Atmospheric Chemistry and Physics (Dec 2022)
Vertical structure of the lower-stratospheric moist bias in the ERA5 reanalysis and its connection to mixing processes
Abstract
Numerical weather prediction (NWP) models are known to possess a distinct moist bias in the mid-latitude lower stratosphere, which is expected to affect the ability to accurately predict weather and climate. This paper investigates the vertical structure of the moist bias in the European Centre for Medium-Range Weather Forecasts (ECMWF) latest global reanalysis ERA5 using a unique multi-campaign data set of highly resolved water vapour profiles observed with a differential absorption lidar (DIAL) on board the High Altitude and LOng range research aircraft (HALO). In total, 41 flights in the mid-latitudes from six field campaigns provide roughly 33 000 profiles with humidity varying by 4 orders of magnitude. The observations cover different synoptic situations and seasons and thus are suitable to characterize the strong vertical gradients of moisture in the upper troposphere and lower stratosphere (UTLS). The comparison to ERA5 indicates high positive and negative deviations in the UT, which on average lead to a slightly positive bias (15 %–20 %). In the LS, the moist bias rapidly increases up to a maximum of 55 % at 1.3 km altitude above the thermal tropopause (tTP) and decreases again to 15 %–20 % at 4 km altitude. Such a vertical structure is frequently observed, although the magnitude varies from flight to flight. The layer depth of increased moist bias is smaller at high tropopause altitudes and larger when the tropopause is low. Our results also suggest a seasonality of the moist bias, with the maximum in summer exceeding autumn by up to a factor of 3. During one field campaign, collocated ozone and water vapour profile observations enable a classification of tropospheric, stratospheric, and mixed air using water vapour–ozone correlations.

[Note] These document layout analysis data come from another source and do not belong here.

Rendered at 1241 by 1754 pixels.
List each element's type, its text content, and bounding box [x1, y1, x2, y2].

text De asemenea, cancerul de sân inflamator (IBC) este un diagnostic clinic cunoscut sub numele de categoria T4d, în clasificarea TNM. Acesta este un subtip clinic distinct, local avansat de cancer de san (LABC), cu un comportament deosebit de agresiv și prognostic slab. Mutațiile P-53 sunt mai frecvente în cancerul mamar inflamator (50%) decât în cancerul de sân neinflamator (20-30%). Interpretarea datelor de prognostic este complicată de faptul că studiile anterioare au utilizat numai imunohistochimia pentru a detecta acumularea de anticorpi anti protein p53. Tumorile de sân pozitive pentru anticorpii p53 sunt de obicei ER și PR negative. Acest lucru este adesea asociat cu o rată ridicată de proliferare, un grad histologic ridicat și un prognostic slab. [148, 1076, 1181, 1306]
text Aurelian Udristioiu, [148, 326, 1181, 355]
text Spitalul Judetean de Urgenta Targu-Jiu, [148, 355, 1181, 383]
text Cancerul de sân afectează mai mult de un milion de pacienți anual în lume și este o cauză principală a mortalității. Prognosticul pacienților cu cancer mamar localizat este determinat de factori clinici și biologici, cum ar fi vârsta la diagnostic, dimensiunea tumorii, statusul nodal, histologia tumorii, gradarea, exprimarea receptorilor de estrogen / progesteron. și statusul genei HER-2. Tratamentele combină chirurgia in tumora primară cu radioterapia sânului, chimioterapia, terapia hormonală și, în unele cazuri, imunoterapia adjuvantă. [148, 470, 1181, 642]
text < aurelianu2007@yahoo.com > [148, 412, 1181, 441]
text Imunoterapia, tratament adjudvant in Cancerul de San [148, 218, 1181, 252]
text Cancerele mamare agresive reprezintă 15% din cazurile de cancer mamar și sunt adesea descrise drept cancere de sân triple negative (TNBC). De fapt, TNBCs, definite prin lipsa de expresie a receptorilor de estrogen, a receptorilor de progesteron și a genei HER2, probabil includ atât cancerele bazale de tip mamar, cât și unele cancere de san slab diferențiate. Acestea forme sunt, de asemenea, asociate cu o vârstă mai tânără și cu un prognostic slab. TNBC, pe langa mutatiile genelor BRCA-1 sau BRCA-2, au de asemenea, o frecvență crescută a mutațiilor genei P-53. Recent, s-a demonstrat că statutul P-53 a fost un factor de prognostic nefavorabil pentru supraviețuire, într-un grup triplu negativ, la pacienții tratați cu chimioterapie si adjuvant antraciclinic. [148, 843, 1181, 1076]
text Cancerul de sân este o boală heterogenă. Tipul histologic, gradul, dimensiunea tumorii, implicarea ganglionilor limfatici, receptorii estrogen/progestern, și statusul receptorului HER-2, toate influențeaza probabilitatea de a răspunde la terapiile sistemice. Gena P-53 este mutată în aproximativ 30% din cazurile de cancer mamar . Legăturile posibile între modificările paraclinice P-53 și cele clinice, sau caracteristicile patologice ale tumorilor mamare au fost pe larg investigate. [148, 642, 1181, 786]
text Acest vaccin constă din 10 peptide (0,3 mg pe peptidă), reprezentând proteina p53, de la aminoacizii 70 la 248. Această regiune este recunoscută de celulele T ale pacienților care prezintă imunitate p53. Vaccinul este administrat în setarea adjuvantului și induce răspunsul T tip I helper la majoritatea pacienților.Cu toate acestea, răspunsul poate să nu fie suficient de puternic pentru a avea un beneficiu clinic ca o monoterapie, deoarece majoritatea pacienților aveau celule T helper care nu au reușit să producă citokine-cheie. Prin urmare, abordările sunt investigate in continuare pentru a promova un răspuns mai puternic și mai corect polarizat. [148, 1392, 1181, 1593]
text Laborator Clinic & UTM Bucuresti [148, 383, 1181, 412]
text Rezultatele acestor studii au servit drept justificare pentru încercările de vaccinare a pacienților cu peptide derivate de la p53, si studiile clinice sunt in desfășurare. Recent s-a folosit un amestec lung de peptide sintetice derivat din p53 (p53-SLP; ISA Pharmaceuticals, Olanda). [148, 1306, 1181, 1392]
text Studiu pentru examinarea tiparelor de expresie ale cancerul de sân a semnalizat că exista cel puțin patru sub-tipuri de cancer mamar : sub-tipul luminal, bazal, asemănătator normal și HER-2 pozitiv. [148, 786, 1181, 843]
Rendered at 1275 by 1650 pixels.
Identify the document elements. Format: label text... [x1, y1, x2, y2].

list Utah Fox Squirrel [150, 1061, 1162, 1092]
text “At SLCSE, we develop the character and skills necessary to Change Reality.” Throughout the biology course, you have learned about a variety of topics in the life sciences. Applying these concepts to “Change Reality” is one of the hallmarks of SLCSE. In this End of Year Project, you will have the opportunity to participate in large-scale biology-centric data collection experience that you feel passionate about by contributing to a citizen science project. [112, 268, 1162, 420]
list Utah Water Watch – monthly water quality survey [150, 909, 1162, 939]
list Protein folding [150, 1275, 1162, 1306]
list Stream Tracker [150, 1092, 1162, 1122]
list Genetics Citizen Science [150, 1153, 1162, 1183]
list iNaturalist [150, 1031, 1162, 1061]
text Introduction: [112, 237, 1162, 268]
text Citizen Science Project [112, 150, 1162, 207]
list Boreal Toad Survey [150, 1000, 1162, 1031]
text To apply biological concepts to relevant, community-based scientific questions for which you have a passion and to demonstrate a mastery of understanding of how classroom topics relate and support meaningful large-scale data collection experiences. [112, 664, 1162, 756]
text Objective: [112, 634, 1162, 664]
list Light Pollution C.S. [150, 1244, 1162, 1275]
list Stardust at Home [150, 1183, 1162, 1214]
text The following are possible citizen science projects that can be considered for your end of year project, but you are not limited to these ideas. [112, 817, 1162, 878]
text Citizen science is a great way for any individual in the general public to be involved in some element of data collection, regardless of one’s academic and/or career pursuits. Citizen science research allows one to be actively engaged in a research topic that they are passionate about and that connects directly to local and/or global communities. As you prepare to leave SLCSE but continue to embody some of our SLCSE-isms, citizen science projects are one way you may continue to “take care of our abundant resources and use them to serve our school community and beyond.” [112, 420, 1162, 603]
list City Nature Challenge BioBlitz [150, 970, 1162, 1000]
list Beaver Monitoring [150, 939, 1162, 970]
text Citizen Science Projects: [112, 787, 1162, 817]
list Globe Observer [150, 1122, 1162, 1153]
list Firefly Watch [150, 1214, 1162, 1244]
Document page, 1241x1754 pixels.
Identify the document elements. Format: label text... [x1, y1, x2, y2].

It is revealed that the moist bias is high in the mixed air while being small in tropospheric and stratospheric air, which highlights that excessive transport of moisture into the LS plays a decisive role for the formation of the moist bias. Our results suggest that a better representation of mixing processes in NWP models could lead to a reduced LS moist bias that, in turn, may lead to more accurate weather and climate forecasts. The lower-stratospheric moist bias should be borne in mind for climatological studies using reanalysis data.